Google's chrome is out and its in beta. My very first impression of chrome, was mediocre. I didn't know why another browser? and what is special about this one? It's new different look did not dazzle me either. I didn't spend much time on it though...there was work to do (I was at work and stumbled upon it when I was going to do a search).

Few hours later...at home I thought I'd look into Chrome and see if I can find some answers, thats when I stumbled upon the Chrome storyboard. It was a little long, but by the end of it I loved the idea behind Chrome. It was spectacular. It was neat. It adds new fire to a somewhat long stale mate in the browser world.

By the way, I highly recommend anyone interested in knowing more about Chrome to visit: http://www.google.com/googlebooks/chrome/. I did learn in the "Intro to Design" course that using a story board to present concept ideas can be very useful. Chrome's storyboard did a really good job of it. And I am impressed by what the medium can do.

For people not interested in going through the storyboard or just don't have the time, here is a summary of whats special about chrome:
  • Chrome supports multiple tabs like other browsers, but the difference is - chrome gives each tab its own process, instead of all the tabs residing in 1 process. Sure, this increases the upfront memory cost of chrome, but this turns out to be very advantageous in terms of long-term memory management (long term = a few minutes - hours).

    Have you ever noticed, you keep working and opening tabs and closing tabs, sometime later, you feel your computer slowing down - you check the memory usage and it is insanely high! you start closing tabs and windows, but it barely drops. :(

    The reason this happens is the browsers allocate a fixed amount of memory and starts fittings tabs into it, as you need more memory another block of memory gets allocated. When you close a tab, that space becomes free and can be used by another tab that is opened later. But that would be the ideal case - in reality, memory corrupts and for other reasons, when a tab is closed, the memory sometimes does not get cleaned completely. And this space becomes unusable, so when new tabs are created, more memory gets allocated, and you end up with a bloated memory usage problem.

Data records =>
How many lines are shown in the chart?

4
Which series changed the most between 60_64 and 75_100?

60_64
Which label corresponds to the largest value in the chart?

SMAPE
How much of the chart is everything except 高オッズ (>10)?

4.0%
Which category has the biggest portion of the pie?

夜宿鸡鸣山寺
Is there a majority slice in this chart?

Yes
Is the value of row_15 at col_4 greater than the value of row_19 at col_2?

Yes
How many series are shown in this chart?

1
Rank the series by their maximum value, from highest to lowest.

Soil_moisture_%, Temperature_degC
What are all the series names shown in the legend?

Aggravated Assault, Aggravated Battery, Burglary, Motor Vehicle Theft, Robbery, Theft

Your objective => In the Chrome blog post, what does Chrome do with tabs that sets it apart from other browsers? Please rely only on the Chrome blog post, not the listing.

Result of the exercise => Chrome gives each tab its own process instead of keeping all the tabs in one process.